Nacque il 26 
				ottobre 1835 a Venezia, città nella quale il padre Adeodato 
				soggiornò a lungo negli anni che vanno dal 1833 al 1837.
				
				Il primo 
				segno della sua presenza lo ritroviamo in una tela eseguita dal 
				padre, una 
				Sacra famiglia, nella quale il Bambinello è raffigurato con 
				le sembianze dell’allora piccolissimo figlio.
				
				Intraprese e 
				completò i suoi studi presso l’Accademia Atestina di Modena, 
				sotto la guida del padre che allora ne era il direttore, 
				perfezionandosi in seguito presso l’Accademia di Firenze. Iniziò 
				poi la carriera di insegnante presso la Scuola Militare 
				dell’Accademia di Modena, dove le materie della sua didattica 
				erano il disegno e le tecniche foto-topografiche.
				
				Accanto a 
				questa attività, che si protrasse per ben 26 anni, Narciso ebbe 
				modo di dedicarsi alla pittura prediligendo soggetti storici, 
				agiografici e di genere, ottenendo una certa notorietà e un 
				discreto successo tra i contemporanei.

• Righe fornite
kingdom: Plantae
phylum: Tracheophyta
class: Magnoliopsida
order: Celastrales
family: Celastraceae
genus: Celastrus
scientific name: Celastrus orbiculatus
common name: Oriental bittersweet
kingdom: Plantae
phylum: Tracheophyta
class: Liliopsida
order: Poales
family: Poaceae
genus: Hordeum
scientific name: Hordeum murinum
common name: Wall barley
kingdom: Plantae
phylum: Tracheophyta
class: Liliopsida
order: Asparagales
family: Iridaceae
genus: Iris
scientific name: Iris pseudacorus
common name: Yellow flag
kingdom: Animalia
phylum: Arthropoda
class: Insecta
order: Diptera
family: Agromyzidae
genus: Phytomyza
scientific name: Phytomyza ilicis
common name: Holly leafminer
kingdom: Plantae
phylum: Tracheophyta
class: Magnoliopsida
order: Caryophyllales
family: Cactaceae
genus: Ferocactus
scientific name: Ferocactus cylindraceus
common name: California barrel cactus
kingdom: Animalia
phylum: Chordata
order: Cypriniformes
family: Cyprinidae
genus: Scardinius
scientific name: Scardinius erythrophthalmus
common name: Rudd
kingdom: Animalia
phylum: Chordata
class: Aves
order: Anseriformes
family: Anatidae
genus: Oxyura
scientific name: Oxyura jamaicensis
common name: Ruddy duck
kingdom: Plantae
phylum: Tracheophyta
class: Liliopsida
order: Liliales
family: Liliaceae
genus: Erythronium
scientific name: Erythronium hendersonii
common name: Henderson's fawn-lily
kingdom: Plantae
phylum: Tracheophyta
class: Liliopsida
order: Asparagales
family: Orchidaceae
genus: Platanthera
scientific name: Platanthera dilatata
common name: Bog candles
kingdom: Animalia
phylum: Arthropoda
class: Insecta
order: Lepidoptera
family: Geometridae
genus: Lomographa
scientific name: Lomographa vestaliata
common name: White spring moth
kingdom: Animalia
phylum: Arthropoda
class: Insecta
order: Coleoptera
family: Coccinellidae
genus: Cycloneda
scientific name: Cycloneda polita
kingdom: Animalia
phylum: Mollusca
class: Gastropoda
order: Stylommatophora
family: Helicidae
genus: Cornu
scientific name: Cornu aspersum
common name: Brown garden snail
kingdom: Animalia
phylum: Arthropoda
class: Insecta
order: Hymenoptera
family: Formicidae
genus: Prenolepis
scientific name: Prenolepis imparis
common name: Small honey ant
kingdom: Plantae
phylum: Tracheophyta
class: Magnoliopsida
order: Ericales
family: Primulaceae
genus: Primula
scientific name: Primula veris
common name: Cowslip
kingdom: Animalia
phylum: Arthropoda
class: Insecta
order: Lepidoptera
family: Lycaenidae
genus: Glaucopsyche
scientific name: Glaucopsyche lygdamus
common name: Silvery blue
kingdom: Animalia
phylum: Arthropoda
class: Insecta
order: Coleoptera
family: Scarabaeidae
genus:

• Consegne
[1] Elenca tutte le città nominate nel brano biografico.
[2] Nelle righe sugli organismi, riscrivi quelle dalla riga con "genus: Prenolepis" alla riga con "common name: Silvery blue", sostituendo "common name" con "vernacular name". Lascia invariato tutto il resto.
Le righe non hanno alcun legame con il brano.

• Risposte
[1] Venezia, Modena, Firenze

[2]
genus: Prenolepis
scientific name: Prenolepis imparis
vernacular name: Small honey ant
kingdom: Plantae
phylum: Tracheophyta
class: Magnoliopsida
order: Ericales
family: Primulaceae
genus: Primula
scientific name: Primula veris
vernacular name: Cowslip
kingdom: Animalia
phylum: Arthropoda
class: Insecta
order: Lepidoptera
family: Lycaenidae
genus: Glaucopsyche
scientific name: Glaucopsyche lygdamus
vernacular name: Silvery blue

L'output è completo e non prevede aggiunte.